Transcribed page contents:
______________________________

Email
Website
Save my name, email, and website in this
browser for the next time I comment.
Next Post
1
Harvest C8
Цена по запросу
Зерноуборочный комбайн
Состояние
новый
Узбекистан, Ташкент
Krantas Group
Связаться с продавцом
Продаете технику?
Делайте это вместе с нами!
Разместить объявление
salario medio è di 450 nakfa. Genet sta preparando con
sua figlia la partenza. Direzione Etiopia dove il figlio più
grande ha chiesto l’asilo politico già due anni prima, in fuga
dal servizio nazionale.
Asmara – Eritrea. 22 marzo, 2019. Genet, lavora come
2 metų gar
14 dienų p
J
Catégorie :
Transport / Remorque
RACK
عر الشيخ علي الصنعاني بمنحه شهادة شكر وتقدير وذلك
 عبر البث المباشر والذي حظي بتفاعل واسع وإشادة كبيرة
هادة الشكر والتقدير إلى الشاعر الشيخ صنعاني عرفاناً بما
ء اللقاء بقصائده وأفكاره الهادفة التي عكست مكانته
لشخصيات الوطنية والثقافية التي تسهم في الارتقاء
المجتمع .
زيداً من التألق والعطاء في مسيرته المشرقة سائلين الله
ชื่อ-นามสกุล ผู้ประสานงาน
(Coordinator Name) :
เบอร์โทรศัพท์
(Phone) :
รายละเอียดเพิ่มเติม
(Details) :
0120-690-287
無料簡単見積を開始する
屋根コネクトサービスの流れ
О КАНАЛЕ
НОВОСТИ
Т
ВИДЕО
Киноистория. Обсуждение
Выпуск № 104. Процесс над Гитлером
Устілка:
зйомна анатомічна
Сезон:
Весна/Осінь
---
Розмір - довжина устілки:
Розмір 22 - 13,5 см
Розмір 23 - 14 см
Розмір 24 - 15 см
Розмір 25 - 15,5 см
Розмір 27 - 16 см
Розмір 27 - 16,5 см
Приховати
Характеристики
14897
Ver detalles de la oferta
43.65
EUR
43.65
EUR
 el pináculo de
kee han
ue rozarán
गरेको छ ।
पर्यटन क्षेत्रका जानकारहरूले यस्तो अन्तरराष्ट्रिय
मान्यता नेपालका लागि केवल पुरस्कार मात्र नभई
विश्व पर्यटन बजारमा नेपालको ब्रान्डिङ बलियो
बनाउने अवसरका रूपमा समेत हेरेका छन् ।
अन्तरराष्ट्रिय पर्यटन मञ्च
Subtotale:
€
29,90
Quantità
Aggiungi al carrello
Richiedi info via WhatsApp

______________________________

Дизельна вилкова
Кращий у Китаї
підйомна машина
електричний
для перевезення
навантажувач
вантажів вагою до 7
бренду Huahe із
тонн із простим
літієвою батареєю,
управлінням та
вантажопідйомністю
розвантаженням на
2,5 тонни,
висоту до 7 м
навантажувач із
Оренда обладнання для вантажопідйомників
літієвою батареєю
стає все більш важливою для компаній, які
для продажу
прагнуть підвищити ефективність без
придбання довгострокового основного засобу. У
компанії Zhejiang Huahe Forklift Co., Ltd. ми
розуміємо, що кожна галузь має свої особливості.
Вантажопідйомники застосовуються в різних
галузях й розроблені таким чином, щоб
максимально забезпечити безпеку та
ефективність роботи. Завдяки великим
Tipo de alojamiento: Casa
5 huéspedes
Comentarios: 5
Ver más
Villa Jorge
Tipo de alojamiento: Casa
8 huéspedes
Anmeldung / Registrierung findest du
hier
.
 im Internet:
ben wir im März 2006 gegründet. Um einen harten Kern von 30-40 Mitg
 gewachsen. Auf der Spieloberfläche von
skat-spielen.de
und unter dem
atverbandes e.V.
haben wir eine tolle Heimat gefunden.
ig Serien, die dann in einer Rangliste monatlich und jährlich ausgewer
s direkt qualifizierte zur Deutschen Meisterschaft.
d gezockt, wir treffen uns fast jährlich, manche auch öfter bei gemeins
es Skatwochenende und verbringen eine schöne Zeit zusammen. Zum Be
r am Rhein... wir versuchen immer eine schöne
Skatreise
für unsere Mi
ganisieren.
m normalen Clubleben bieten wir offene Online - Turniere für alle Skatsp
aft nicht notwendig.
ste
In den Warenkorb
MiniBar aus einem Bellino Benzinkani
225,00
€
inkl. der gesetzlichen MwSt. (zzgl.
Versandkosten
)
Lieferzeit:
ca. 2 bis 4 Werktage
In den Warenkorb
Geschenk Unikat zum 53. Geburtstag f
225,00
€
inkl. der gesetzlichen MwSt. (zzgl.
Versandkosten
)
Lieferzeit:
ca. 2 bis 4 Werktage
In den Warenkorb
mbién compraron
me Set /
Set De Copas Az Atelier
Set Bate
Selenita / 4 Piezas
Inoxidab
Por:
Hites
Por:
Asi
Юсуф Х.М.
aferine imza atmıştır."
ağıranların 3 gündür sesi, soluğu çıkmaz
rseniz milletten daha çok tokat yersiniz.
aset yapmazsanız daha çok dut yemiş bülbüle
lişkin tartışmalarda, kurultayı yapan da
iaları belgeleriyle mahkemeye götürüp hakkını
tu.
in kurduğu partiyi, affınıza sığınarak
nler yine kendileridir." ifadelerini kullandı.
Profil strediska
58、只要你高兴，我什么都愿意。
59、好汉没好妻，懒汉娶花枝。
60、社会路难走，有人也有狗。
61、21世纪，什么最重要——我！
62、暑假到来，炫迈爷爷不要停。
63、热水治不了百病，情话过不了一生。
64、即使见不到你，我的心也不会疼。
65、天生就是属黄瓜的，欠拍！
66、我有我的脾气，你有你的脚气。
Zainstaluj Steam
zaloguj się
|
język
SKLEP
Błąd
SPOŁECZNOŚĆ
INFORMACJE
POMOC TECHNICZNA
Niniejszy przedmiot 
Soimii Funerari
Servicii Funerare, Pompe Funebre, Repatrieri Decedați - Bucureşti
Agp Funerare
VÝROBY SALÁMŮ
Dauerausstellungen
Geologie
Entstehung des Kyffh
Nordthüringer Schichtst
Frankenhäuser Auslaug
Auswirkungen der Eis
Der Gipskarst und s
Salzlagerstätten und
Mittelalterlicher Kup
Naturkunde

______________________________

| Task statement |
Return, with no change at all, every line in the entries above from the line containing "es Skatwochenende und" through the line containing "63、热水治不了百病，情话过不了一生。".

| Result for this exercise |
es Skatwochenende und verbringen eine schöne Zeit zusammen. Zum Be
r am Rhein... wir versuchen immer eine schöne
Skatreise
für unsere Mi
ganisieren.
m normalen Clubleben bieten wir offene Online - Turniere für alle Skatsp
aft nicht notwendig.
ste
In den Warenkorb
MiniBar aus einem Bellino Benzinkani
225,00
€
inkl. der gesetzlichen MwSt. (zzgl.
Versandkosten
)
Lieferzeit:
ca. 2 bis 4 Werktage
In den Warenkorb
Geschenk Unikat zum 53. Geburtstag f
225,00
€
inkl. der gesetzlichen MwSt. (zzgl.
Versandkosten
)
Lieferzeit:
ca. 2 bis 4 Werktage
In den Warenkorb
mbién compraron
me Set /
Set De Copas Az Atelier
Set Bate
Selenita / 4 Piezas
Inoxidab
Por:
Hites
Por:
Asi
Юсуф Х.М.
aferine imza atmıştır."
ağıranların 3 gündür sesi, soluğu çıkmaz
rseniz milletten daha çok tokat yersiniz.
aset yapmazsanız daha çok dut yemiş bülbüle
lişkin tartışmalarda, kurultayı yapan da
iaları belgeleriyle mahkemeye götürüp hakkını
tu.
in kurduğu partiyi, affınıza sığınarak
nler yine kendileridir." ifadelerini kullandı.
Profil strediska
58、只要你高兴，我什么都愿意。
59、好汉没好妻，懒汉娶花枝。
60、社会路难走，有人也有狗。
61、21世纪，什么最重要——我！
62、暑假到来，炫迈爷爷不要停。
63、热水治不了百病，情话过不了一生。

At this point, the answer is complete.